Resources
Published in
The Santa Monica Star
February 2026
Estate Plan Review
By Lisa C. Alexander, Esq.

Lisa C. Alexander
is an attorney at
Jakle & Alexander, LLP
For further questions, regarding this topic, please contact Lisa at:
(310) 395-6555
An estate plan can be signed, put in the drawer, and never looked at again. 2026 is the year to take your estate plan out of the drawer and give it a good review.
What should be the focus? You can start with locating all your documents.
Next, review all the gifts. Do you still have a relationship with everyone you named? If you made a gift of a specific asset, do you still own it? Do monetary gifts need to be increased to keep up with inflation? A gift intended to cover four years’ college tuition may now only cover a year or two.
Are the ages for distribution to children or grandchildren still appropriate? Will a child be prepared and mature enough to handle a substantial gift at age 18, or 21 or even 25? You may have new concerns about protecting a child from a failed marriage or creditor issues. Or maybe you now want to skip over children and leave to your grandchildren instead.
Naming the right Trustees is important. Are the Trustees older than you and are they still good candidates? If you named children as Co-Trustees, do they get along? If you named children in birth order because you did not want to hurt feelings, is the eldest the best suited? Or maybe you face the common situation of not having anybody to name. You might consider interviewing a few licensed professional fiduciaries as an option.
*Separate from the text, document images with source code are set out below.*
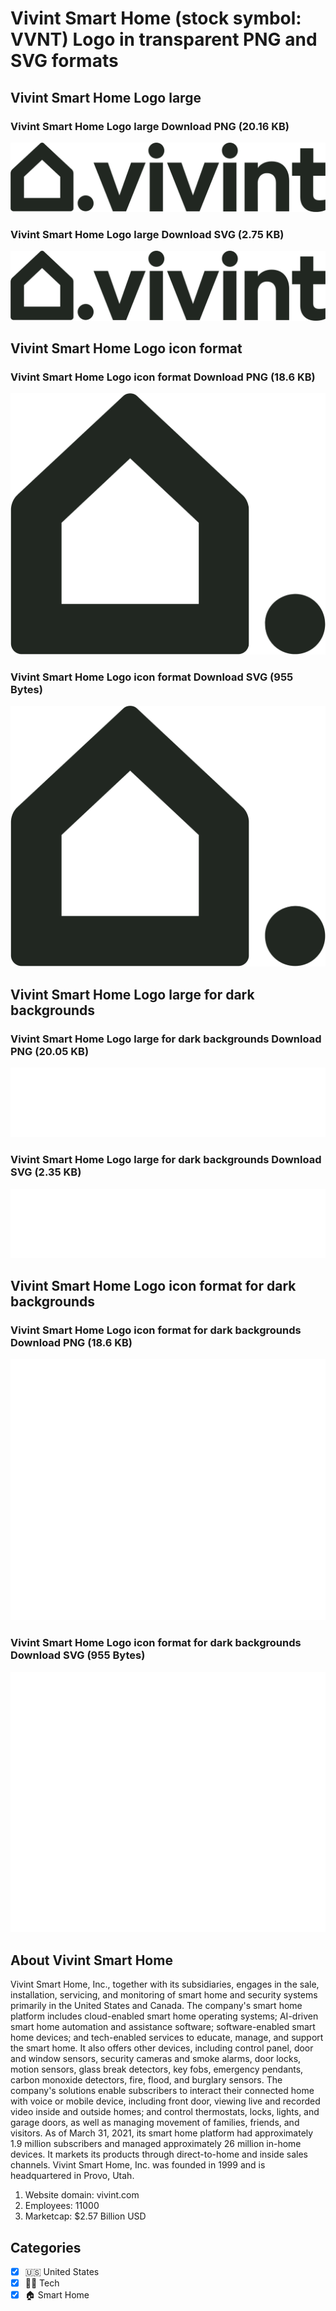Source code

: # Vivint Smart Home (stock symbol: VVNT) Logo in transparent PNG and SVG formats

## Vivint Smart Home Logo large

### Vivint Smart Home Logo large Download PNG (20.16 KB)

![Vivint Smart Home Logo large Download PNG (20.16 KB)](/img/orig/VVNT_BIG-a20e3e90.png)

### Vivint Smart Home Logo large Download SVG (2.75 KB)

![Vivint Smart Home Logo large Download SVG (2.75 KB)](/img/orig/VVNT_BIG-c14cdd73.svg)

## Vivint Smart Home Logo icon format

### Vivint Smart Home Logo icon format Download PNG (18.6 KB)

![Vivint Smart Home Logo icon format Download PNG (18.6 KB)](/img/orig/VVNT-0f307dcb.png)

### Vivint Smart Home Logo icon format Download SVG (955 Bytes)

![Vivint Smart Home Logo icon format Download SVG (955 Bytes)](/img/orig/VVNT-72dda67a.svg)

## Vivint Smart Home Logo large for dark backgrounds

### Vivint Smart Home Logo large for dark backgrounds Download PNG (20.05 KB)

![Vivint Smart Home Logo large for dark backgrounds Download PNG (20.05 KB)](/img/orig/VVNT_BIG.D-3037d466.png)

### Vivint Smart Home Logo large for dark backgrounds Download SVG (2.35 KB)

![Vivint Smart Home Logo large for dark backgrounds Download SVG (2.35 KB)](/img/orig/VVNT_BIG.D-20fb2367.svg)

## Vivint Smart Home Logo icon format for dark backgrounds

### Vivint Smart Home Logo icon format for dark backgrounds Download PNG (18.6 KB)

![Vivint Smart Home Logo icon format for dark backgrounds Download PNG (18.6 KB)](/img/orig/VVNT.D-3a7d7dc1.png)

### Vivint Smart Home Logo icon format for dark backgrounds Download SVG (955 Bytes)

![Vivint Smart Home Logo icon format for dark backgrounds Download SVG (955 Bytes)](/img/orig/VVNT.D-f1380b69.svg)

## About Vivint Smart Home

Vivint Smart Home, Inc., together with its subsidiaries, engages in the sale, installation, servicing, and monitoring of smart home and security systems primarily in the United States and Canada. The company's smart home platform includes cloud-enabled smart home operating systems; AI-driven smart home automation and assistance software; software-enabled smart home devices; and tech-enabled services to educate, manage, and support the smart home. It also offers other devices, including control panel, door and window sensors, security cameras and smoke alarms, door locks, motion sensors, glass break detectors, key fobs, emergency pendants, carbon monoxide detectors, fire, flood, and burglary sensors. The company's solutions enable subscribers to interact their connected home with voice or mobile device, including front door, viewing live and recorded video inside and outside homes; and control thermostats, locks, lights, and garage doors, as well as managing movement of families, friends, and visitors. As of March 31, 2021, its smart home platform had approximately 1.9 million subscribers and managed approximately 26 million in-home devices. It markets its products through direct-to-home and inside sales channels. Vivint Smart Home, Inc. was founded in 1999 and is headquartered in Provo, Utah.

1. Website domain: vivint.com
2. Employees: 11000
3. Marketcap: $2.57 Billion USD


## Categories
- [x] 🇺🇸 United States
- [x] 👩‍💻 Tech
- [x] 🏠 Smart Home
If you are a married couple, does your Trust require division into separate subtrusts when one of you dies? This was the gold standard of estate planning to protect against estate tax when the estate tax exemption was much lower. In the year 2000, the estate tax exemption amount was $650,000. Today it is $15,000,000. Division into separate subtrusts is now less about estate tax planning than personal choice. Is such required division still right for you? If so, there may be options to add flexibility and to protect against capital gains tax consequences.
Finally, there should be an up-to-date schedule of Trust assets (often referred to as “Schedule A”) or at the very least a broad assignment of assets to the Trust. The schedule of assets can be used to avoid probate of an asset that never made it into the Trust if it is listed on the schedule.
You can put it all back in the drawer until next year, but if something needs to be updated, make your estate plan a priority on your “to do” list for 2026.